Почему, я вот почему, мне, конечно, никто не сказал об этом, и где я не вычитал это, это и нигде не показано. Я думаю и твердо, конечно, знаю, что эта материя движения, весь земной шар (непонятно). Да, я думаю, долго я думал об этом деле, но вижу, что значит это — живая материя, она, находясь, вот значит живая материя, вот я думаю, что потом я думаю, раньше я учился, сколько я не учился, все же учился, воздух — не живой, ну, кислород, водород, все это мертвые вещества, а мне теперь представляется, что вся населяющая окружающую атмосферу зелень окутывает; ну, живое существо, совершенно живое существо, совершенно живое существо, совершенно живое вот, и оно состоит, цветя, его представляю, как этот дым, только не сразу, как он появляется, вот как уже разошелся, чуть-чуть заметно и состоит из таких мельчайших существ, проста трудно различить, вот, и они имеют страшную силу, конечно, они вселятся куда хотите, через поры любого вещества, вот. Все это двигает в то же время, вот я считаю, что и зарождалось то. Почему женщина, вот эта материя, по-моему, весь род на земле происходит.
Анализ приведенных образцов «разорванной» речи приводит к следующим выводам.

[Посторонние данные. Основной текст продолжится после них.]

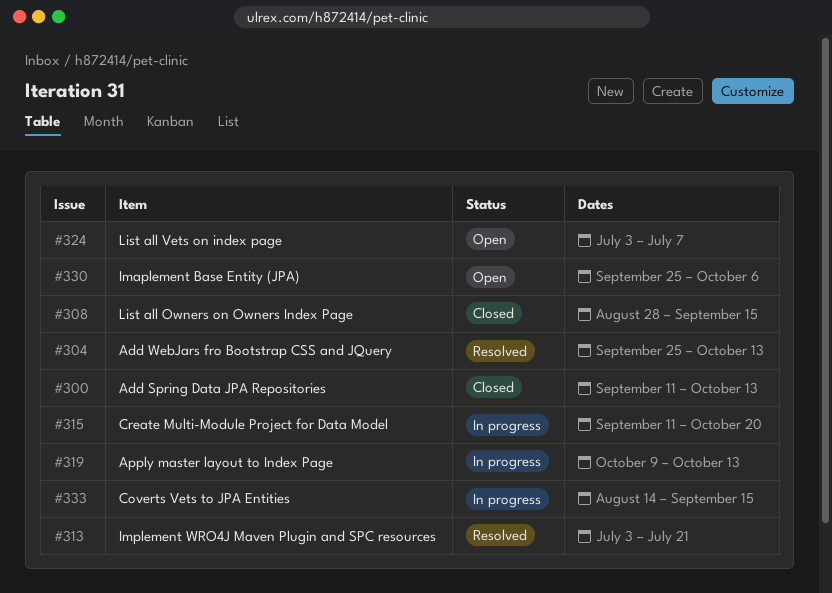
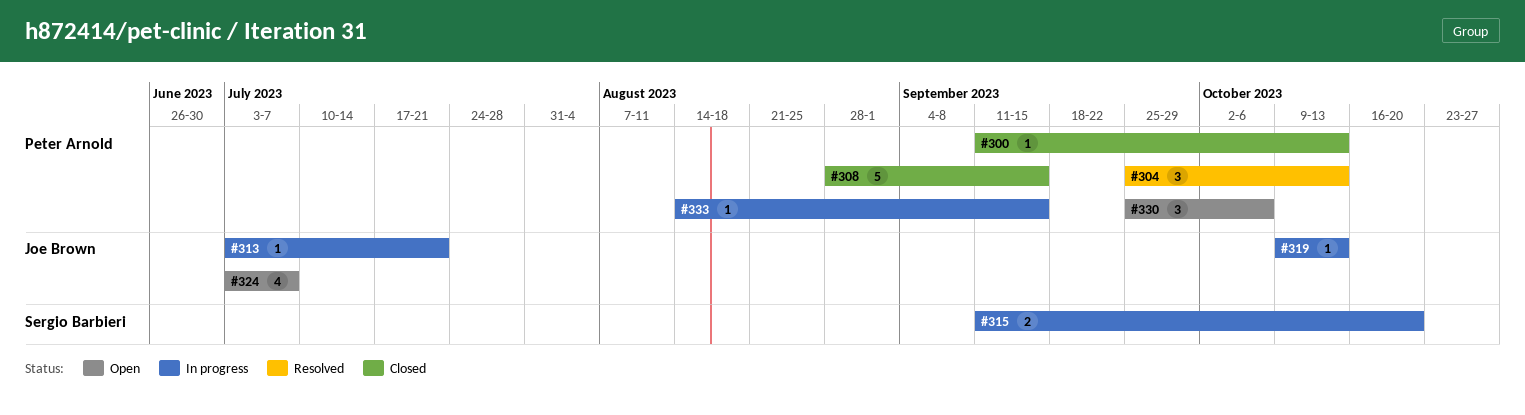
#313, status: Resolved -> In progress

Во-первых, в довольно длительных высказываниях больных нет никакого рассуждения; больные произносят ряд фраз, но не сообщают в них никакой содержательной мысли, не устанавливают никаких, хотя бы ложных, связей между предметами и явлениями.
По внешней форме первый отрывок напоминает разговор двух людей: в некоторых ответах больного даже содержится какой-то отклик на вопрос экспериментатора. По существу же представленная даже в диалогической форме речь больного не служит функции общения: больной ничего не сообщает экспериментатору, ни о чем не пытается у него узнать. Называя экспериментатора то жандармом, то папой, больной не обнаруживает намека на соответствующее этому отношение к нему. Попытка экспериментатора направить речь больного на какую- нибудь тему не удается; если больной и реагирует на вопрос экспериментатора, то только как на раздражитель, который дает начало новому непонятному потоку слов. Как подчеркивает В. А. Артемов, направленность на содержание является одной из характерных особенностей восприятия речи. У наших больных эта особенность утеряна.
Во-вторых, в речи больных нельзя обнаружить определенного объекта мысли. Так, больной называет ряд предметов — воздух, материю, художника, происхождение человека, красные кровяные шарики, но в его высказывании нет смыслового объекта, нет логического подлежащего. Приведенные отрывки нельзя изложить другими словами.
В-третьих, больные не заинтересованы во внимании собеседника, они не выражают в своей речи никакого отношения к другим людям. «Разорванная» речь этих больных лишена основных, характерных для человеческой речи признаков, она не является ни орудием мысли, ни средством общения с другими людьми.